Divers : Le père de Claude porté disparu au Québec

Divers : Le père de Claude porté disparu au Québec©Media365

Thomas Siniecki : publié le jeudi 23 janvier 2020 à 17h01

L'information, donnée par les frères Fabien et Florent Claude eux-mêmes en direct, a fait l'effet d'un choc terrible : leur père Gilles fait partie des Français portés disparus dans un lac au Québec. L'émotion subite est à son comble, le jour du premier podium de la carrière de Fabien Claude à Pokljuka.

Les fans de biathlon étaient tout à leur bonheur, savourant le premier podium de la carrière de Fabien Claude sur l'individuelle de Pokljuka, troisième derrière Johannes Boe et Martin Fourcade. Et puis la terrible nouvelle est tombée : le père des frères Claude, Fabien mais aussi Florent - qui court pour la Belgique (47eme jeudi) -, compte parmi les cinq Français portés disparus après une sortie aux abords d'un lac au Québec, mardi. « Il y avait tellement de choses dans ma tête depuis mercredi soir, explique, forcément très ému, Fabien Claude. On a décidé de prendre le départ tous les deux, je suis content de lui rendre hommage de cette façon. Je n'ai pas envie de m'étendre plus sur ce tragique accident, mais ce podium est pour lui. Je suis sûr qu'il est fier de nous, je suis fier de ce que j'ai fait. »

Fourcade : « Ce qu'on vit n'est rien sans l'aventure humaine »

« C'est important, ça nous tenait à coeur, confirme son frère Florent. Le but n'était pas forcément le résultat, mais de faire notre course du mieux possible afin de rendre un dernier hommage. » Les mots de Martin Fourcade ont aussi été très forts : « Je savais qu'il ferait quelque chose de grand. Parfois, on a besoin de sens afin de savoir pourquoi on fait ça... Je suis fier de lui et de l'équipe, on réalise tous une belle course. On avait à coeur de faire ça pour eux et leur famille. » En plus de Martin Fourcade et Fabien Claude, Quentin Fillon Maillet termine septième et Antonin Guigonnat onzième. « C'est beaucoup plus que du sport. Ce qu'on vit n'est rien sans l'aventure humaine autour. Et parfois, elle réserve des coups durs. Mais c'est là-dedans qu'on sent que les hommes autour ont une grande valeur. Leur maman peut être fière d'eux. Ce n'était pas facile de prendre le départ. »

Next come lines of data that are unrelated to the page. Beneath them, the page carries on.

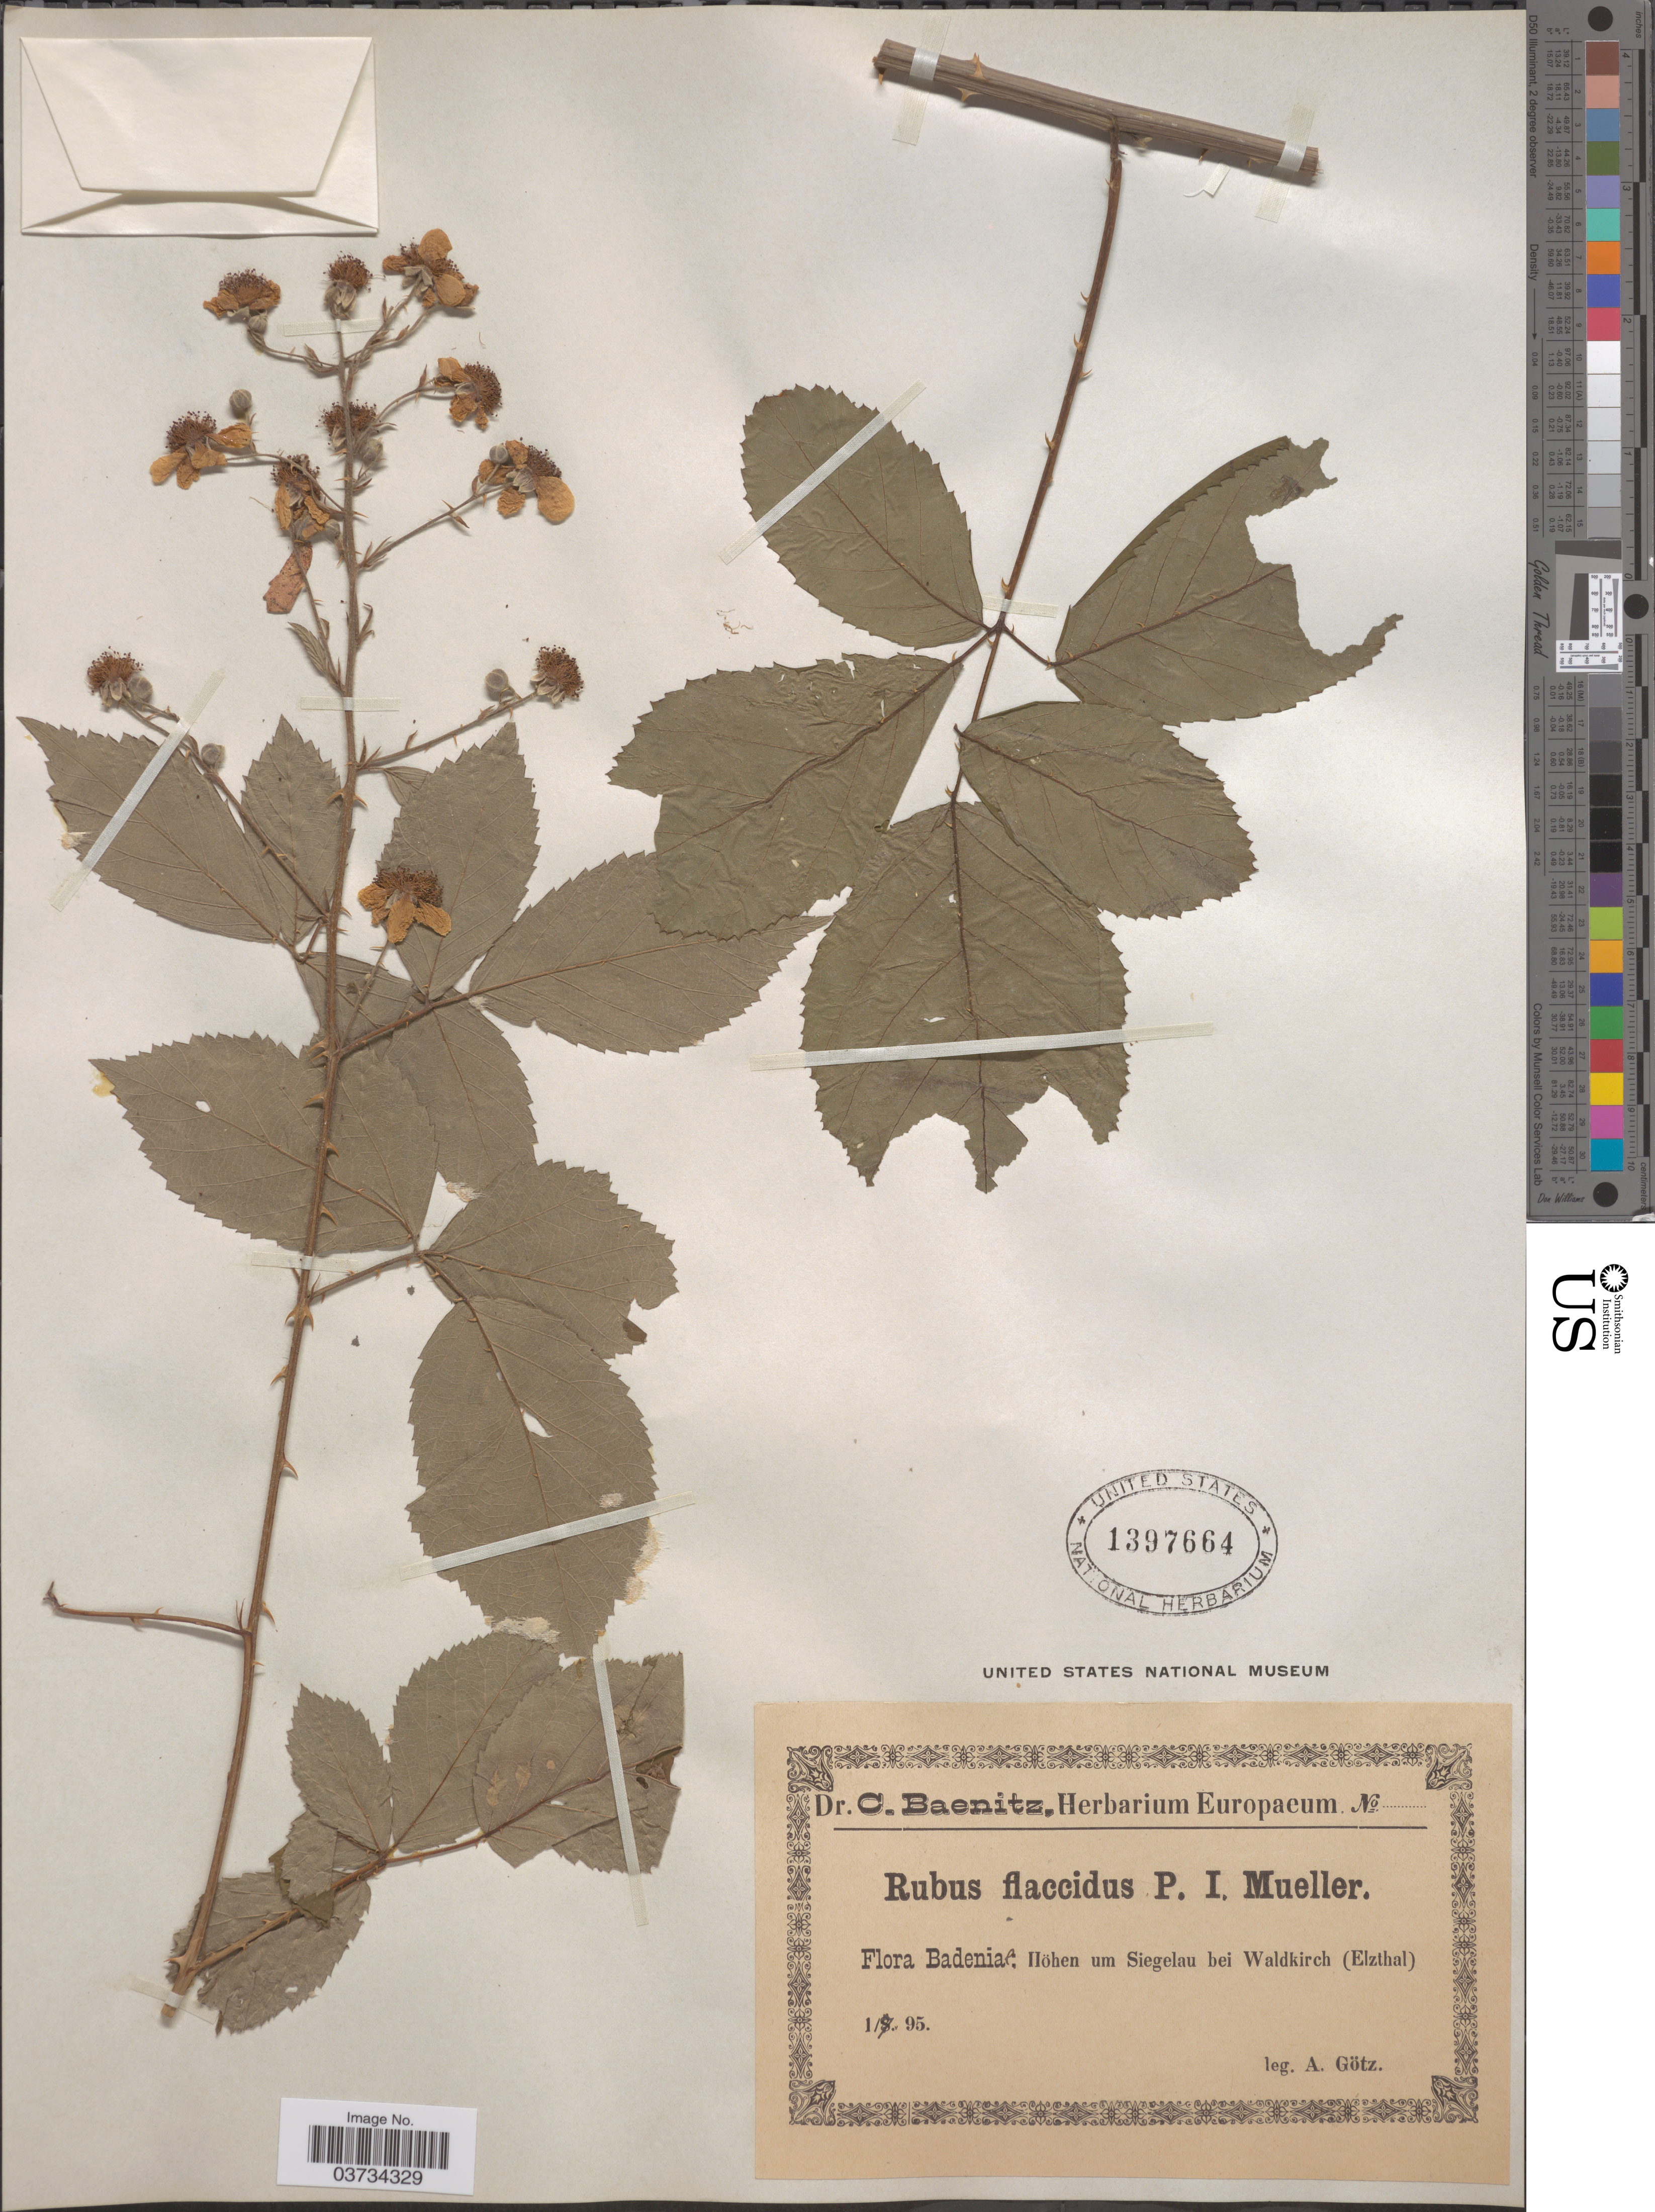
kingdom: Plantae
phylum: Tracheophyta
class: Magnoliopsida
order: Rosales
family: Rosaceae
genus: Rubus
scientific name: Rubus flaccidus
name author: P.J. Müll.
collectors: A. Götz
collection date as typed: Transcribed d/m/y: 1/7/95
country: Germany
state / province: Baden-Württemberg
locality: Badeniae: Höhen um Siegelau bei Waldkirch (Elzthal).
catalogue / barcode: US 1397664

Guigonnat a aussi eu beaucoup de mal à trouver ses mots : « C'était dur de skier, il y a beaucoup d'émotion. » Le coach Vincent Vittoz conclut : « C'est un sentiment pas évident, toutes nos pensées vont à lui et ses frères, sa mère. » Emilien, 20 ans et également grand biathlète en devenir, complète la fratrie. « Ça montre toute sa passion, il a ça en lui. Il a encore un petit espoir aussi, il se raccroche un peu à ça... C'est beaucoup de fierté en cette journée très particulière. Il savait qu'il aurait des moments difficiles durant la course, avec beaucoup d'émotion. S'il a voulu partir, c'est qu'il avait ses raisons. Lui seul les connaît, et il s'y est raccroché. Il a montré beaucoup de force de caractère, c'est ce qu'on retiendra. » Les deux frères ont décidé de rentrer en France, alors que l'espoir de retrouver leur père vivant est de plus en plus infime.